SHORT EXERCISE:
Reproduce, without any change, the lines of the material starting with the line containing "table_cell - [340, 179, 629, 206]" and continuing through the line containing "table_cell - [1040, 557, 1178, 626]", including both.

(Element location data)
::::

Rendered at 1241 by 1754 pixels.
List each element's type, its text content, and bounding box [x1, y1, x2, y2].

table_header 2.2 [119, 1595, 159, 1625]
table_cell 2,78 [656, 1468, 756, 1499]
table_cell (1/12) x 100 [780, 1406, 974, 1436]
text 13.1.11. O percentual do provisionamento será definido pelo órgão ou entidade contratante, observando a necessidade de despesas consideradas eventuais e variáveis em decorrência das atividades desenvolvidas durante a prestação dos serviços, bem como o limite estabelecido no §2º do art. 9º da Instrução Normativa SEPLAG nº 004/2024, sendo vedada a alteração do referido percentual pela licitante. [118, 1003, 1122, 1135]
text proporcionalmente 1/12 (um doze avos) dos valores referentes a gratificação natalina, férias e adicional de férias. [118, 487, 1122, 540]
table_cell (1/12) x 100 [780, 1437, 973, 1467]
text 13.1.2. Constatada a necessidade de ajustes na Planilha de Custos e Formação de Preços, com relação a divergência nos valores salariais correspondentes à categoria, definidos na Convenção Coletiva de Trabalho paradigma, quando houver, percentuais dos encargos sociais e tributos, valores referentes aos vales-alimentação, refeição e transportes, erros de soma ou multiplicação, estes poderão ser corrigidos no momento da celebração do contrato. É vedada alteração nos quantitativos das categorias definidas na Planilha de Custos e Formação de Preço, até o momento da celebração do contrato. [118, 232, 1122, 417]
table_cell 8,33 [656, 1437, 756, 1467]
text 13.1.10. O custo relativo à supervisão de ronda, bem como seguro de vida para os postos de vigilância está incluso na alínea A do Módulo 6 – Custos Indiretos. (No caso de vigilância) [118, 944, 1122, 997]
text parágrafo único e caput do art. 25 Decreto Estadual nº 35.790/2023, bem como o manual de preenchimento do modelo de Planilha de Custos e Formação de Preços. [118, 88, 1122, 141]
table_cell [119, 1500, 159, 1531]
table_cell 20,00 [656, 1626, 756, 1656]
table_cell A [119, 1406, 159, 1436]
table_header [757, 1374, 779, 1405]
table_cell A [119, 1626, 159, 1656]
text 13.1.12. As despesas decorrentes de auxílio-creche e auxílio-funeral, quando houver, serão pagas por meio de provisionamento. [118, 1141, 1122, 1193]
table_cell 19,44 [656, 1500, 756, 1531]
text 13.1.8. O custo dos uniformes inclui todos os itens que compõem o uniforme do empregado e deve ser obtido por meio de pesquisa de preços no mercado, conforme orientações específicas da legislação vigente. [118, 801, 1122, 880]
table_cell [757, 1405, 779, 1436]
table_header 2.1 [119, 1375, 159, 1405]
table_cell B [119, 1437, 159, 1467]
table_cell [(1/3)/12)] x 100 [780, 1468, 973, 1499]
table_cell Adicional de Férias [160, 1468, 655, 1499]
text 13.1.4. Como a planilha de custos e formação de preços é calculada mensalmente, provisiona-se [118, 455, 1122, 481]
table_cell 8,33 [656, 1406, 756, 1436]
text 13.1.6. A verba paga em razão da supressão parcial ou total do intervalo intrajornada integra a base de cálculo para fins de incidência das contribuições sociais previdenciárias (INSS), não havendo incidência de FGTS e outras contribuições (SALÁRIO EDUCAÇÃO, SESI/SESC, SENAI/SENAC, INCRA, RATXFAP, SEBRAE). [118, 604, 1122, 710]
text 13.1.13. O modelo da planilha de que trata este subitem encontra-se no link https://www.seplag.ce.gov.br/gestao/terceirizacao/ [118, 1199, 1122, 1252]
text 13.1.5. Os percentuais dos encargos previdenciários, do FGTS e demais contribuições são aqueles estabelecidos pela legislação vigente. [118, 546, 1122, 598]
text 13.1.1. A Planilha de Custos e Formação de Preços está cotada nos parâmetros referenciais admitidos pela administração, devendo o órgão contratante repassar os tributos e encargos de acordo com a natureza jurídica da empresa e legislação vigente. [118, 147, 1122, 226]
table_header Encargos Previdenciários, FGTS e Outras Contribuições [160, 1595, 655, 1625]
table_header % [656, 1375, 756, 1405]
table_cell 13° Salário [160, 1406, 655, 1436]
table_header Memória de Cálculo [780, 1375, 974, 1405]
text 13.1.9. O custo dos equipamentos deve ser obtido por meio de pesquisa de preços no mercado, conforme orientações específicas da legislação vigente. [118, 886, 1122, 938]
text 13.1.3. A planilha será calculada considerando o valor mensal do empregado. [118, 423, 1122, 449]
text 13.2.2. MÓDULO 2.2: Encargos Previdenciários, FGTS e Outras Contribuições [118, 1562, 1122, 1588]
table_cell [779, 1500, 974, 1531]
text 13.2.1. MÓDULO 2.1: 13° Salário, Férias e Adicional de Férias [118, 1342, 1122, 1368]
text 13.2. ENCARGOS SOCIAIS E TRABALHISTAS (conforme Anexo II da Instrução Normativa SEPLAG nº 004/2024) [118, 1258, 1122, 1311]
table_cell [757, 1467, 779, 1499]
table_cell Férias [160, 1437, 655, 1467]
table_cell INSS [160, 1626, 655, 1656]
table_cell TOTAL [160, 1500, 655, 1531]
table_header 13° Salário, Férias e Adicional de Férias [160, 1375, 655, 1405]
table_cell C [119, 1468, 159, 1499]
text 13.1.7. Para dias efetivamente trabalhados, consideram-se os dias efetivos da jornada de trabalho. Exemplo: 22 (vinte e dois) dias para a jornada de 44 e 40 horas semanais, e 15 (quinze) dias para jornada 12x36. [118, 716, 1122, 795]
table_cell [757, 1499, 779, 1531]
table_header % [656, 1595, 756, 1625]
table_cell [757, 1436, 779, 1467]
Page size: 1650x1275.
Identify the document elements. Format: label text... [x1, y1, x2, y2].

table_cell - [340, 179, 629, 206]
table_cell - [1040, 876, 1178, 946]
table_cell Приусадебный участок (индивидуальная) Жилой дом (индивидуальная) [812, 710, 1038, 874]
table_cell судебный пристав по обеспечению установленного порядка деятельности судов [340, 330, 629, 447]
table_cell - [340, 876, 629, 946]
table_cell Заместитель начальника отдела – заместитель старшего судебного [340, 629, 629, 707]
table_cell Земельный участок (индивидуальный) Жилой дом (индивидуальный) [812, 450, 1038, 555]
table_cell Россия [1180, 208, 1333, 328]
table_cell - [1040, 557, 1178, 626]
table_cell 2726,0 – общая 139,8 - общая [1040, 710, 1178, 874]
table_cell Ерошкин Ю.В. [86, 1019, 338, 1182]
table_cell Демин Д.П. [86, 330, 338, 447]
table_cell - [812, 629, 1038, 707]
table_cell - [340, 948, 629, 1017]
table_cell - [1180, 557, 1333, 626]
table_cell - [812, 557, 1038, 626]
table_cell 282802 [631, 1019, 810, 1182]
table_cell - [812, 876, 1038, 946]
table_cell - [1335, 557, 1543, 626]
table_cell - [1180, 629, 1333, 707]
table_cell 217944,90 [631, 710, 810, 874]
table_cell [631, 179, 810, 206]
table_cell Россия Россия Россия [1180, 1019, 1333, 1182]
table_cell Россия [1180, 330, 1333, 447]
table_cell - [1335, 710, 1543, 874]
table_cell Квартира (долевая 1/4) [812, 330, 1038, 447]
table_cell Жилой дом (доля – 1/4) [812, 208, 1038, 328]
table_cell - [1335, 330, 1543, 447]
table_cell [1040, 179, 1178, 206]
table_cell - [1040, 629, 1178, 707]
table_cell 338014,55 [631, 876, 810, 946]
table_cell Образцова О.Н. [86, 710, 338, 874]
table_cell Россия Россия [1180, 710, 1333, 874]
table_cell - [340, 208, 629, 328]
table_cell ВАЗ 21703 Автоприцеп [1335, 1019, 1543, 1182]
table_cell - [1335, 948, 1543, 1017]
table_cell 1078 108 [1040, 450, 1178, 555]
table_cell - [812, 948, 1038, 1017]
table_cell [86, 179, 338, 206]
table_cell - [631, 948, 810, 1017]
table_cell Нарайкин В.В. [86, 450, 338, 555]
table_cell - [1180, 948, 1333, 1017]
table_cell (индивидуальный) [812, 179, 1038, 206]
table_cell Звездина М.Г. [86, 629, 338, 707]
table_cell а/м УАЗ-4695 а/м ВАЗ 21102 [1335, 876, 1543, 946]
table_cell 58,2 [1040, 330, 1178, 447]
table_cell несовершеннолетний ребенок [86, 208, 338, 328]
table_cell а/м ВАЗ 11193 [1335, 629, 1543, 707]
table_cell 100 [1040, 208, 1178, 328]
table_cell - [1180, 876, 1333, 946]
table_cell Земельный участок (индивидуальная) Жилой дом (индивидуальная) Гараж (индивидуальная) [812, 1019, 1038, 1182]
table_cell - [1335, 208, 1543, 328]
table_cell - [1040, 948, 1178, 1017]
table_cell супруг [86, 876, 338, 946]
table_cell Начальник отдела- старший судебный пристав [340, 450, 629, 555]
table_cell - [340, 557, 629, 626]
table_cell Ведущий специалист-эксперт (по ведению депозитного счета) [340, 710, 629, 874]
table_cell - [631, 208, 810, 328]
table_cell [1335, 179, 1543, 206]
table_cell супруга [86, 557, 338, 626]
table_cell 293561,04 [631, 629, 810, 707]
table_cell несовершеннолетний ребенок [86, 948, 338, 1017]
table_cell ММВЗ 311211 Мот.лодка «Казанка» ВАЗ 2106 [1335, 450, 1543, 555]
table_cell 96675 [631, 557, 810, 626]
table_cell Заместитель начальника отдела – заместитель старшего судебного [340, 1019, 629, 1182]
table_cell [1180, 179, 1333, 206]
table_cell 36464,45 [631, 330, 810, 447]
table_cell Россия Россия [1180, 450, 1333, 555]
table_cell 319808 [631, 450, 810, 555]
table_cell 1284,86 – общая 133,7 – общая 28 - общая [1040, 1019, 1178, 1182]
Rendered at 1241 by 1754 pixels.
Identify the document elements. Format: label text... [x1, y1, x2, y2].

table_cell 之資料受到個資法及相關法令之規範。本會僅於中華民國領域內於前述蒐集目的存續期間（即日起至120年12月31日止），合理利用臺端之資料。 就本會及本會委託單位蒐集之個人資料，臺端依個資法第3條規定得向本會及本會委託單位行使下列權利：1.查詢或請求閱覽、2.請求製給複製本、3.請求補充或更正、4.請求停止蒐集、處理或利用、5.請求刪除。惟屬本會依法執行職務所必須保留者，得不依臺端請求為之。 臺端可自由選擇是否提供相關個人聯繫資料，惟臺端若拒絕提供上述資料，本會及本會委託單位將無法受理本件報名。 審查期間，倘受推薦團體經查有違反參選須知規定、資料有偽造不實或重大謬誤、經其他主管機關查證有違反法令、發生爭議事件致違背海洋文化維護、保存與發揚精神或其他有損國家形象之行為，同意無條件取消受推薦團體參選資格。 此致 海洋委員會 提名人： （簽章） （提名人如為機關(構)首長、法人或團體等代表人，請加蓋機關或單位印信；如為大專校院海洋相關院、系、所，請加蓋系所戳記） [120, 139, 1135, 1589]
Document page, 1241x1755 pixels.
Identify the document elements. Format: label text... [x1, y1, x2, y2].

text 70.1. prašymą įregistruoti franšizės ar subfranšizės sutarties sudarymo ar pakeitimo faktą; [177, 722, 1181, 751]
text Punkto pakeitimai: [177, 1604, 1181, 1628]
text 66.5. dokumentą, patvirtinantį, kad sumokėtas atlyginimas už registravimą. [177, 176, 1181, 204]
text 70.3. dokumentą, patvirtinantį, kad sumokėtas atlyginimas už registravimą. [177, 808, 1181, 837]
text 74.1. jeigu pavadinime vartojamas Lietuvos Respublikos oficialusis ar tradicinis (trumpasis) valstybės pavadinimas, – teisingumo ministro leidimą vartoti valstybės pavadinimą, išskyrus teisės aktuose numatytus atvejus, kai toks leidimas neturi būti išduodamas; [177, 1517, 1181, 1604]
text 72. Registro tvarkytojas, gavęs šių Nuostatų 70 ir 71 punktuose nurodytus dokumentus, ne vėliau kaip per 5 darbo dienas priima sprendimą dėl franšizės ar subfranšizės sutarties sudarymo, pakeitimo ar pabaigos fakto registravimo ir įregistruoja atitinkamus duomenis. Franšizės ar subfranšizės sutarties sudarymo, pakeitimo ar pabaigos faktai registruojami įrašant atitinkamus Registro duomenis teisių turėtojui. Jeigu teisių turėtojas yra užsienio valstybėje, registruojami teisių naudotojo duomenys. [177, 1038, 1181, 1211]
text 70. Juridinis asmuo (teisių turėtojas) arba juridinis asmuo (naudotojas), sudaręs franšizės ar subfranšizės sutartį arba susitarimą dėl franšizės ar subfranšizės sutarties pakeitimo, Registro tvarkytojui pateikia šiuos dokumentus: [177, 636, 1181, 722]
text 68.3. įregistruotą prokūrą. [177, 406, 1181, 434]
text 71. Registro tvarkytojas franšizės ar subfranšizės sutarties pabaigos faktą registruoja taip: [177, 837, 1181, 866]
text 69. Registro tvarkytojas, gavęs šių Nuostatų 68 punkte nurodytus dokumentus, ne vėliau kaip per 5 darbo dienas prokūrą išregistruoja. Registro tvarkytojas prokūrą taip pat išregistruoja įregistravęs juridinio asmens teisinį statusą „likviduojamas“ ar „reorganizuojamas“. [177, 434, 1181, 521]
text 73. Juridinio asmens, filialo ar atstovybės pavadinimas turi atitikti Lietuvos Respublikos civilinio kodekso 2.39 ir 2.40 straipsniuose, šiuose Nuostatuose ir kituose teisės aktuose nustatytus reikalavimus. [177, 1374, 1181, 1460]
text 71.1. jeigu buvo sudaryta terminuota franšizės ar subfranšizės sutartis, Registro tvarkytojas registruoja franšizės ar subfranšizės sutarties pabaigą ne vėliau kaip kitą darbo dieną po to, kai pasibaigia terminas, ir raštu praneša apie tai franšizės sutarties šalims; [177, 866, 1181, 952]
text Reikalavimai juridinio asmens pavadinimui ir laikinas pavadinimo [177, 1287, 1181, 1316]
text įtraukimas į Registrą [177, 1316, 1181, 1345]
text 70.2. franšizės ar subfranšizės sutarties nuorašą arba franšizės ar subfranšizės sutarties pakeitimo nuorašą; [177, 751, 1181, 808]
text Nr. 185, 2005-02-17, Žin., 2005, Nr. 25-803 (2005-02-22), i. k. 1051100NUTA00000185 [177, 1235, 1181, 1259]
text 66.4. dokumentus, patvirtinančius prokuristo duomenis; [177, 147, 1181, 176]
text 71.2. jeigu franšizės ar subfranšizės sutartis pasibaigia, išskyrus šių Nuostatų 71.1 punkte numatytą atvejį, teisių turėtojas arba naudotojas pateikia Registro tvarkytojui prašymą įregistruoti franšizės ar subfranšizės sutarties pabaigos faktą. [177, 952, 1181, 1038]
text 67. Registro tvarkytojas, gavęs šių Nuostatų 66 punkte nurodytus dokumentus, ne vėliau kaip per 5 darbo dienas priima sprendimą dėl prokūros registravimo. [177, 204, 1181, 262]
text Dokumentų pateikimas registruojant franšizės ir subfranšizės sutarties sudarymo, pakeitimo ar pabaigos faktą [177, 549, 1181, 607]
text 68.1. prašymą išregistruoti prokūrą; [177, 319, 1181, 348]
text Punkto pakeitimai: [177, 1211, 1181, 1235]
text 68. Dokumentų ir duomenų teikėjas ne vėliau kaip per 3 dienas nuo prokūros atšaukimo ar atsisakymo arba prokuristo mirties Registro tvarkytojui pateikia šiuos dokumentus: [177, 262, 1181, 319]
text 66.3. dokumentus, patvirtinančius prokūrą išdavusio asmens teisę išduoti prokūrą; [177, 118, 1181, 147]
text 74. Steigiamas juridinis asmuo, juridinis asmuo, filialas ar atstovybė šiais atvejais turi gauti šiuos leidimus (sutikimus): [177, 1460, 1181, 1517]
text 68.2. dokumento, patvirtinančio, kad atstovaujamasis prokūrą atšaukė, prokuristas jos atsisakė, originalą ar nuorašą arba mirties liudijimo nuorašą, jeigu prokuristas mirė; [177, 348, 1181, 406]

::::

EXPECTED OUTPUT:
table_cell - [340, 179, 629, 206]
table_cell - [1040, 876, 1178, 946]
table_cell Приусадебный участок (индивидуальная) Жилой дом (индивидуальная) [812, 710, 1038, 874]
table_cell судебный пристав по обеспечению установленного порядка деятельности судов [340, 330, 629, 447]
table_cell - [340, 876, 629, 946]
table_cell Заместитель начальника отдела – заместитель старшего судебного [340, 629, 629, 707]
table_cell Земельный участок (индивидуальный) Жилой дом (индивидуальный) [812, 450, 1038, 555]
table_cell Россия [1180, 208, 1333, 328]
table_cell - [1040, 557, 1178, 626]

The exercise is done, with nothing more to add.